-------- Extracted data --------

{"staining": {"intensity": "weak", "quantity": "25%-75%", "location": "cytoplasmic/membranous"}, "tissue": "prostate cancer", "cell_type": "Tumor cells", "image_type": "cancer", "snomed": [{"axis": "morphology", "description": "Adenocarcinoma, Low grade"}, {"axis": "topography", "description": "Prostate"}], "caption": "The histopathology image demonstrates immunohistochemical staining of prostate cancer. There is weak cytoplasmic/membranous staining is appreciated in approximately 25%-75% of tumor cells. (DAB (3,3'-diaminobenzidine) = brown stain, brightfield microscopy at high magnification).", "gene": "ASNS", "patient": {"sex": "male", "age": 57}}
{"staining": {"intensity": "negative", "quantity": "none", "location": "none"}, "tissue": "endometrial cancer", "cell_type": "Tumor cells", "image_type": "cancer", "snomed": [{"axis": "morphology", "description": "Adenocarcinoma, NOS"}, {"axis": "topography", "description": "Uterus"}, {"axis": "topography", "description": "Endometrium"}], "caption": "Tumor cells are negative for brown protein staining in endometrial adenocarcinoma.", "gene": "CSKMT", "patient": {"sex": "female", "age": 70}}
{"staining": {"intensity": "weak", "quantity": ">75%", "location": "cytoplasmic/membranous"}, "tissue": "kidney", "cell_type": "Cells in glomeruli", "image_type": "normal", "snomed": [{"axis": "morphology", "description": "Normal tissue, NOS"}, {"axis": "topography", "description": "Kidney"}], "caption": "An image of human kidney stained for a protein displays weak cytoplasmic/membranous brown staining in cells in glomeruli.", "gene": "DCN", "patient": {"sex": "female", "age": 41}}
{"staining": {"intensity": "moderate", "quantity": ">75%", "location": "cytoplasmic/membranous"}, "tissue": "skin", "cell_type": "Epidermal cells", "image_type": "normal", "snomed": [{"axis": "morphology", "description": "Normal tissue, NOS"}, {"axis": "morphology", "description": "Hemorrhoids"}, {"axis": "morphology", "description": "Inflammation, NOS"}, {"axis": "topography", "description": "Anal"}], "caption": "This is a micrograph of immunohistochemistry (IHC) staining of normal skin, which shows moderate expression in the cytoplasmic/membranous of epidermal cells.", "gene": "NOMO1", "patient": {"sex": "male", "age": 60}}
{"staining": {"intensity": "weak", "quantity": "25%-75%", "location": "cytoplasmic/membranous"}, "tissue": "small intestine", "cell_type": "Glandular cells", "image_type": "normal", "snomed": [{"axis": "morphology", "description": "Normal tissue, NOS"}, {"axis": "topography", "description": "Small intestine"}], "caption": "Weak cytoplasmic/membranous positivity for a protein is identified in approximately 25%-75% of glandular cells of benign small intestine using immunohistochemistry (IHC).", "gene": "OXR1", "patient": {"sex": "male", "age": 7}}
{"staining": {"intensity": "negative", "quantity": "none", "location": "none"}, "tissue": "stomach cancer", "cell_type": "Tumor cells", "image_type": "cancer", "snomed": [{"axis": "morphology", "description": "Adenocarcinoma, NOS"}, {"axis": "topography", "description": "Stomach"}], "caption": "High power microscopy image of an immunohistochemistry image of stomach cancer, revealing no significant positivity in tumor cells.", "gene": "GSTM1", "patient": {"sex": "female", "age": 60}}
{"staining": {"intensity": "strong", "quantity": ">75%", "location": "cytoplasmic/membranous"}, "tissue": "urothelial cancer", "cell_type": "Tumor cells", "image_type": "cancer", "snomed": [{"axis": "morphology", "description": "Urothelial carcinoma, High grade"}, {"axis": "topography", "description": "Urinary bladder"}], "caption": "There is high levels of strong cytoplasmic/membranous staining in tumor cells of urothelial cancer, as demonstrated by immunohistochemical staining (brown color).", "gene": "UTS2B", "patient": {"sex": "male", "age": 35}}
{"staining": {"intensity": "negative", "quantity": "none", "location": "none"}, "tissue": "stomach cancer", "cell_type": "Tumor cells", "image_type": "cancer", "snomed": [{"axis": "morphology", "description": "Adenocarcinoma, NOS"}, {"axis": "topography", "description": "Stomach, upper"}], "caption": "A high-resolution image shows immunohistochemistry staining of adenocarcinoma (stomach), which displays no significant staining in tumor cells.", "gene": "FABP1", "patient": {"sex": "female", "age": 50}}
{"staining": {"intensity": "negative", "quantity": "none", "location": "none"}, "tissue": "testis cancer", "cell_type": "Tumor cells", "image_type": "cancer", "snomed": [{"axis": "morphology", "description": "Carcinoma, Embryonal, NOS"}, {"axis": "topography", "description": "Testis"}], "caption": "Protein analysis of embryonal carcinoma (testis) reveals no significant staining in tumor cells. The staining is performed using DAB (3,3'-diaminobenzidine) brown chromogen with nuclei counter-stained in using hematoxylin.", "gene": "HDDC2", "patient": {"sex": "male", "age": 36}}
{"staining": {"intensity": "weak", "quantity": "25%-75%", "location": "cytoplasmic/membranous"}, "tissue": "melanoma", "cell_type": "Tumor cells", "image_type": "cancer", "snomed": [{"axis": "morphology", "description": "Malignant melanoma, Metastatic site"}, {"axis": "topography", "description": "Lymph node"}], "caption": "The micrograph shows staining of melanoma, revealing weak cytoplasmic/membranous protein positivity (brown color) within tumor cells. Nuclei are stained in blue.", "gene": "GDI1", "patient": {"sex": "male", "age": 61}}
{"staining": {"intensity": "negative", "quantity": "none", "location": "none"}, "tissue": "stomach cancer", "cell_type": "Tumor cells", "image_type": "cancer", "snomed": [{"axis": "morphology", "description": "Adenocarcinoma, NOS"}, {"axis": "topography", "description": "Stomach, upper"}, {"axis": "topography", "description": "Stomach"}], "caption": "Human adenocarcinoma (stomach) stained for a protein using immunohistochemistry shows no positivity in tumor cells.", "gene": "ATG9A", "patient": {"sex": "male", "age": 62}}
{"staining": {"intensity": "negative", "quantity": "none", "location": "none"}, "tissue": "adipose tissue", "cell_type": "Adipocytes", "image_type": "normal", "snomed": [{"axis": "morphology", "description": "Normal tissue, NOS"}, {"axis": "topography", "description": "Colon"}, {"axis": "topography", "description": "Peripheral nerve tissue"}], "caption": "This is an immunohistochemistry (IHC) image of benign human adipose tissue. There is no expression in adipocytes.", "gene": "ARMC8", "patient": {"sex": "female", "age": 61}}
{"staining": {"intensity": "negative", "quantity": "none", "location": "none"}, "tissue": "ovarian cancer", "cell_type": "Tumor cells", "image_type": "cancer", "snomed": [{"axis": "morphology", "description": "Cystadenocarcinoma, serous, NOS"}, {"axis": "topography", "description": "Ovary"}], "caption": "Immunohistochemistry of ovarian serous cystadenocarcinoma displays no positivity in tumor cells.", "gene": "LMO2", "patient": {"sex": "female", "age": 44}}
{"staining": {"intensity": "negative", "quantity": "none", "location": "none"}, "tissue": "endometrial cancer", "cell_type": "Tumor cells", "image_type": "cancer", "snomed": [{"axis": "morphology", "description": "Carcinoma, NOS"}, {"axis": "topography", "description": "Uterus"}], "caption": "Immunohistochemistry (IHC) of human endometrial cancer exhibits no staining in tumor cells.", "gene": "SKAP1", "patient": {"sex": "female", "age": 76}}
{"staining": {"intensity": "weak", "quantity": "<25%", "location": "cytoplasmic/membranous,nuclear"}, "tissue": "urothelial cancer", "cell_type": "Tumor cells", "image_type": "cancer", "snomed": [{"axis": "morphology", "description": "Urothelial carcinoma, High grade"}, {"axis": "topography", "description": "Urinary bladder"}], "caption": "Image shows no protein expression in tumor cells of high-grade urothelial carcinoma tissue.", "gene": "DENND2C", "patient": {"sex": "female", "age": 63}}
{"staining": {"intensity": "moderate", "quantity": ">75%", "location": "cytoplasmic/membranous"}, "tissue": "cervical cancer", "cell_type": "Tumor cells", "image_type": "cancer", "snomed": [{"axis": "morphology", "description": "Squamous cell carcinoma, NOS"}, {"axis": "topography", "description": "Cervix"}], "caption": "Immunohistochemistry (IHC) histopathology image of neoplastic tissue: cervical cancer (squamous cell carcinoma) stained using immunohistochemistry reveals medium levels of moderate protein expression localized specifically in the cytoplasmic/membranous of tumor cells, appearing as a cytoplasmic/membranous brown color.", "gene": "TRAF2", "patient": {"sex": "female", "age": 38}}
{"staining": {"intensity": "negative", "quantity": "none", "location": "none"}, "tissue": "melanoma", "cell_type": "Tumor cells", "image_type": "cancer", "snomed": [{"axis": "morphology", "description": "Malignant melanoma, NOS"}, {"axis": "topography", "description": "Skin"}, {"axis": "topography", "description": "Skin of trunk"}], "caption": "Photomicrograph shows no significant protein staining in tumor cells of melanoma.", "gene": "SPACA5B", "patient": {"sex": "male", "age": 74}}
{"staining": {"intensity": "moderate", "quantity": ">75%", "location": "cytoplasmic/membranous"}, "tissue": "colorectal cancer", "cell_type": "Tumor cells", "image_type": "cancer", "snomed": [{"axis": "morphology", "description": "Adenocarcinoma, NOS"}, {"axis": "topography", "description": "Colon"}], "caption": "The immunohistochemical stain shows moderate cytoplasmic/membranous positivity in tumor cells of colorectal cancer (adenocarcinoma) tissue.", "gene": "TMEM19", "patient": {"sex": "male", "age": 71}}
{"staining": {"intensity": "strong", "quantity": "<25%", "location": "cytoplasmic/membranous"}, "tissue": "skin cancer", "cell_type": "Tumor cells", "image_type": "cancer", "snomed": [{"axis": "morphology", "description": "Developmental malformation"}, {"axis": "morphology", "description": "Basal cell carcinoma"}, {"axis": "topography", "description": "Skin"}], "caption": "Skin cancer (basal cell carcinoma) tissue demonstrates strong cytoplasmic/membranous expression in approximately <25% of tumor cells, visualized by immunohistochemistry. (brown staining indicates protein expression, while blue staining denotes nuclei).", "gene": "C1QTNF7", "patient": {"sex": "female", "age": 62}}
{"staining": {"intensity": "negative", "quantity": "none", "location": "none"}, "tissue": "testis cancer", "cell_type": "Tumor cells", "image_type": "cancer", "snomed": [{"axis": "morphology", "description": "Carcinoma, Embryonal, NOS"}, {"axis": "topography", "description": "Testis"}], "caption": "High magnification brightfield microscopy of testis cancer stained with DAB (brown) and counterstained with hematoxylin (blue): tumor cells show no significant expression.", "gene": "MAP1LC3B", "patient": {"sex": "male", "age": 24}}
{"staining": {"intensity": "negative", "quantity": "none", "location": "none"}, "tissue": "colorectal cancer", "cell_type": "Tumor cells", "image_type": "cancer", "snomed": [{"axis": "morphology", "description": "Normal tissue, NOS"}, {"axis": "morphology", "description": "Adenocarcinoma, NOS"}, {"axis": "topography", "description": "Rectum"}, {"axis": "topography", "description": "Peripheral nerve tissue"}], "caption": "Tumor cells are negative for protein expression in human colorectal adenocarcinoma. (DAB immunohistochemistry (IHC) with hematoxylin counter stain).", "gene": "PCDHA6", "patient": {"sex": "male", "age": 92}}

--------

Task instructions:
Will you return exactly the lines above from the one with "analysis of embryonal" down to the one with "micrograph shows staining", counting both as part of the range?

Exercise response:
{"staining": {"intensity": "negative", "quantity": "none", "location": "none"}, "tissue": "testis cancer", "cell_type": "Tumor cells", "image_type": "cancer", "snomed": [{"axis": "morphology", "description": "Carcinoma, Embryonal, NOS"}, {"axis": "topography", "description": "Testis"}], "caption": "Protein analysis of embryonal carcinoma (testis) reveals no significant staining in tumor cells. The staining is performed using DAB (3,3'-diaminobenzidine) brown chromogen with nuclei counter-stained in using hematoxylin.", "gene": "HDDC2", "patient": {"sex": "male", "age": 36}}
{"staining": {"intensity": "weak", "quantity": "25%-75%", "location": "cytoplasmic/membranous"}, "tissue": "melanoma", "cell_type": "Tumor cells", "image_type": "cancer", "snomed": [{"axis": "morphology", "description": "Malignant melanoma, Metastatic site"}, {"axis": "topography", "description": "Lymph node"}], "caption": "The micrograph shows staining of melanoma, revealing weak cytoplasmic/membranous protein positivity (brown color) within tumor cells. Nuclei are stained in blue.", "gene": "GDI1", "patient": {"sex": "male", "age": 61}}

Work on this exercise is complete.